# Introduction to Mathematical Programming with Julia

### Goals

- Be able to read and comprehend mathematical formulations.
- Be able to read and understand code for optimization solvers, and Gurobi in particular.
- Be able to run/maintain/debug/modify existing solutions.
- Better understand the interplay between predictive modeling and optimization. 

This series will focus on modeling, and **not** the underlying optimization algorithms. 

#### Syllabus

Module 1: Introduction to Mathematical Programming  
Module 2: Linear Programming  
Module 3: Integer Programming  
Module 4: Constraints  
Module 5: Disney Example(s)  
Module 6: Modeling Pitfalls  

Each Module is expected to take 1-2 weeks. There will be no expectations to do any work outside of the weekly sessions. If you miss any weeks, modules will be available on GitLab.

### Mathematical Programming

Finding the best solution, according to some objective, from a set of possible solutions.

**Decision Variables**: Quantifiable decisions to be made.

Examples:
 - What price to charge?
 - What inventory to withhold?
 - What route to take?
 - What product to offer to a guest?

**Objective Function**: An appropriate measure of performance that we are trying to optimize.

Examples:
 - Maximize revenue.
 - Minimize number of walks (moving guests due to overbooking).
 - Minimize travel time.
 - Maximize bookings.

**Constraints/Feasible Set**: Any restriction on the values that can be assigned to the decision variables. Defines the set of possible values that may be considered for the solution.

Examples:
 - Price for 2-day tickets must be greater than 1-day tickets.
 - Do not sell more items than exist in inventory.

* Exercise tasks
- A) Answer each question from the course introduction.
(i) What does the course introduction say the series will not focus on?
(ii) How long is each module expected to take?
(iii) Which objective example aims to shorten the time spent moving?
- B) In one to three sentences, explain what the course introduction means by a "walk" in its objective function examples, and give the cause of one.
- C) Reproduce the course introduction, starting with "- What inventory" and going on through "for the solution.".

* Data
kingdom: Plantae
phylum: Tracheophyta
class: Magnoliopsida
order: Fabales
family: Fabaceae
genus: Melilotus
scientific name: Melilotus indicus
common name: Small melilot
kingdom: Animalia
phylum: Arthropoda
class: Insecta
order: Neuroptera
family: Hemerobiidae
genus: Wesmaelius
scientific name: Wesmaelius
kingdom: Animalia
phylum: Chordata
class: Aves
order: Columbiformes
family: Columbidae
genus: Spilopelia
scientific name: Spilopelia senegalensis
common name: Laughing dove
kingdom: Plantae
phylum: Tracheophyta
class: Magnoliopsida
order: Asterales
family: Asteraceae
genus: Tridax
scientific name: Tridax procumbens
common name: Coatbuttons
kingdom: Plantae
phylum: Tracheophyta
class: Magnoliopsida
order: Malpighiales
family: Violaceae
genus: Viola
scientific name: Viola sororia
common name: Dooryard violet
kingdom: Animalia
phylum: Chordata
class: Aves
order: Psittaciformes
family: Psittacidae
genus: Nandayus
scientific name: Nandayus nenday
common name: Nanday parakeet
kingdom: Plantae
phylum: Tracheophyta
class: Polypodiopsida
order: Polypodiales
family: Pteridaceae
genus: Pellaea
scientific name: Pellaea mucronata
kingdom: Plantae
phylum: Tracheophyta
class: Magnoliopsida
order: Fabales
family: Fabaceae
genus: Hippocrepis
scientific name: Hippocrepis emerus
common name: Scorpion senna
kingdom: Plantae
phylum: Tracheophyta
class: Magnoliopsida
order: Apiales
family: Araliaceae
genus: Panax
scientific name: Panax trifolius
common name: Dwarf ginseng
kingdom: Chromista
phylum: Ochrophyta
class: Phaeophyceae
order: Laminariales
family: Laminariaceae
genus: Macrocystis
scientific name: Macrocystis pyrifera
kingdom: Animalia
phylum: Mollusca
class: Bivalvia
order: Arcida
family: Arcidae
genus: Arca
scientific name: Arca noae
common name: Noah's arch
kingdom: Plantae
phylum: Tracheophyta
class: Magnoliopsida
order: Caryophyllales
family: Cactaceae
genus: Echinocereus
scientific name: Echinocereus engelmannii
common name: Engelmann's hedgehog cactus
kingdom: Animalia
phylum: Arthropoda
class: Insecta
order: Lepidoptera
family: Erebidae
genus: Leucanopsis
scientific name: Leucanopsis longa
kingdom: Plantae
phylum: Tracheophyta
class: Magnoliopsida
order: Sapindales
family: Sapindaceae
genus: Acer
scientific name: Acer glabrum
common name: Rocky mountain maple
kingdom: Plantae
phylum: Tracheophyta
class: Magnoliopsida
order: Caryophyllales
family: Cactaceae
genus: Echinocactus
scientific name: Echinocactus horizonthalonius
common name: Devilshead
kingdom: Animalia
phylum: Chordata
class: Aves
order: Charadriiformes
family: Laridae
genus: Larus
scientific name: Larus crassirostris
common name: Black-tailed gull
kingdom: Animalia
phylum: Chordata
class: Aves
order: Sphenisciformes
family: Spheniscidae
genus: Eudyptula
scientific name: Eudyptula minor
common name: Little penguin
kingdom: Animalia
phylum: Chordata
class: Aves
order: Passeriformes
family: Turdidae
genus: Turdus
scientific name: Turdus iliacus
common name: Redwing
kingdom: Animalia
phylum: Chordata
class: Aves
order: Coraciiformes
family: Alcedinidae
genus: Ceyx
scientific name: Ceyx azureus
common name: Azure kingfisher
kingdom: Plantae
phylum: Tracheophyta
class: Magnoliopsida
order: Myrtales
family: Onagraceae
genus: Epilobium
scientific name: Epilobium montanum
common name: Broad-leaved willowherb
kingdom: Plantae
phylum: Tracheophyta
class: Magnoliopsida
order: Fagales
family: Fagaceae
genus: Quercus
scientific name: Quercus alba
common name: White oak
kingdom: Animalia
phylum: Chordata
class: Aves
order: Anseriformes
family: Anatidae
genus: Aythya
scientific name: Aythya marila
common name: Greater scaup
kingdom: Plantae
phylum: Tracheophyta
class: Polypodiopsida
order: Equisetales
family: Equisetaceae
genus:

* Outputs in order
- A)
(i) The underlying optimization algorithms.
(ii) One to two weeks.
(iii) Minimize travel time.

- B) A walk is the moving of a guest. The course introduction says guests are moved because of overbooking, so minimizing walks means minimizing how many guests must be moved for that reason.

- C)
- What inventory to withhold?
 - What route to take?
 - What product to offer to a guest?

**Objective Function**: An appropriate measure of performance that we are trying to optimize.

Examples:
 - Maximize revenue.
 - Minimize number of walks (moving guests due to overbooking).
 - Minimize travel time.
 - Maximize bookings.

**Constraints/Feasible Set**: Any restriction on the values that can be assigned to the decision variables. Defines the set of possible values that may be considered for the solution.